Out of Many We are One: Immigrant Heritage Month

By: Malorie Lewis / Arab America Contributing Writer

June is Immigrant Heritage Month! This month has continued its annual celebration since its beginning in 2014. The initial initiative was a product of the I Am an Immigrant Foundation, and it exists for the purpose of honoring our Immigrant citizens and heritage. This spotlight is more essential than ever with continued negative and unfounded mindsets about immigration and immigrants. It is a reminder that we all come from a form of immigration historically!

President Joe Biden released a proclamation on May 31st, 2023, specifically recognizing the holiday. In his proclamation, Biden encouraged Americans to learn more about immigrants and celebrate their stories. You can view this proclamation here.

America is more than a place; it is an idea.  It is the idea that everyone is created equal and deserves to be treated equally throughout their lives and that everyone should have a fair shot and an equal chance to get ahead.  That is what has drawn people to our shores for centuries.  It is what makes us who we are.  And that very idea of America has been advanced by immigrants from every part of the world — my ancestors and yours.  Their dreams built America, and during National Immigrant Heritage Month, we celebrate their courage.

Joe Biden Proclamation on National Immigrant Heritage Month, 2023

Reflections on the “Melting Pot”

Out of Many We are One: Immigrant Heritage Month
Photo found here.

It is important for us to take the time to reflect on the contributions of our fellow citizens; after all, we are a nation built on immigration. It is a time to appreciate our own history and celebrate the continual progress we make thanks to our rich and diverse community. Immigrants have not only contributed to the economic growth of America, but they are the bedrock of our diverse cultural landscape. They have shaped and molded our identity into the mythical “melting pot” we learned about in school.

However, a better analogy for America is that of the tossed salad. Why a tossed salad? Well, our racial, religious, and cultural heritage components remain intact, and there is less of a push for assimilation. Our identity coincides with groups outside of being just plain American. We are Mexican-American, African-American, Muslim-American, Italian-American, Asian-American, Arab American, etc. Immigrants’ heritage, customs, and culture only serve to enrich our country.

Arab Immigration History

Out of Many We are One: Immigrant Heritage Month
Photo found here.

This celebration is very dear to us here in Arab America. Migration from the Middle East and North African regions has a lengthy history dating back to the 1800s. There were four distinct waves of immigration from the Arab World that saw a major influx to the United States.

The first wave occurred from the 1800s to 1924. The majority were Arab Christians from the Ottoman Empire who fled to the United States escaping economic insecurity, conscription, and religious persecution. This is the very story and essence of the United States. It is the “American Dream.” This lasted until the implementation of the Johnson-Reed Act. This limited immigration to the U.S. based on quotas, favoring immigrants from northern and western Europe.

_WORK REQUIRED:_ Pull out everything in the Immigrant Heritage Month article from "This celebration is" down to "to the United States.", copying it word for word.

_INFORMATION SUPPLIED:_
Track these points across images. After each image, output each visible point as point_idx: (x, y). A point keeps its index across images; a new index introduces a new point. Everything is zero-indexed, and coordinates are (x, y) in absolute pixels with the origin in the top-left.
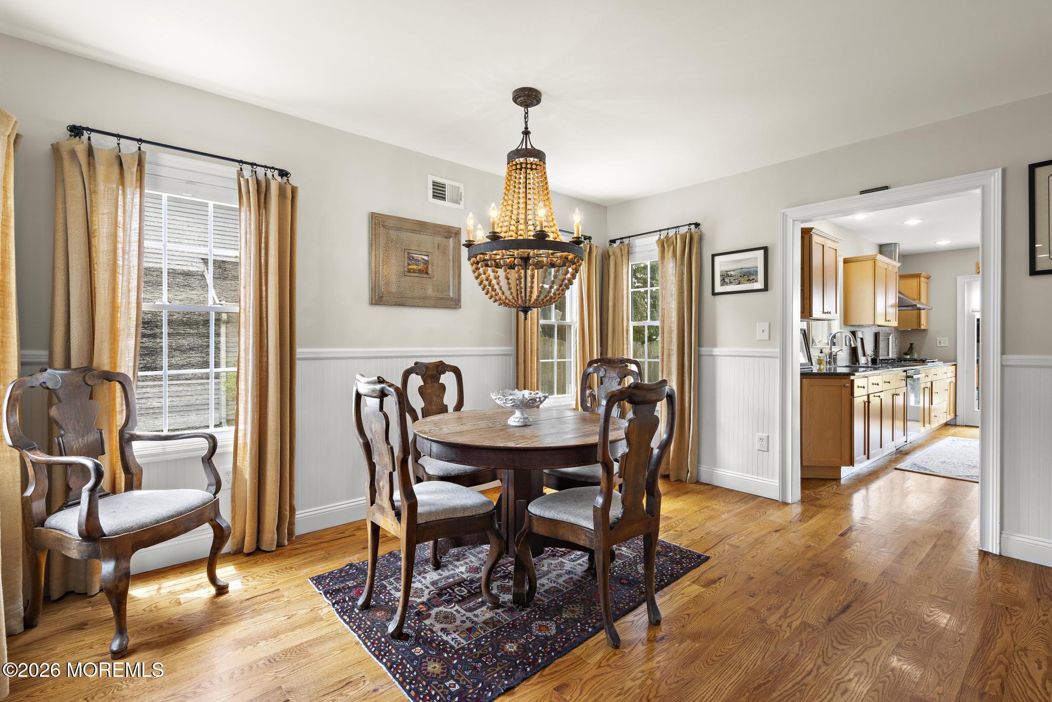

_TASK SOLUTION:_
This celebration is very dear to us here in Arab America. Migration from the Middle East and North African regions has a lengthy history dating back to the 1800s. There were four distinct waves of immigration from the Arab World that saw a major influx to the United States.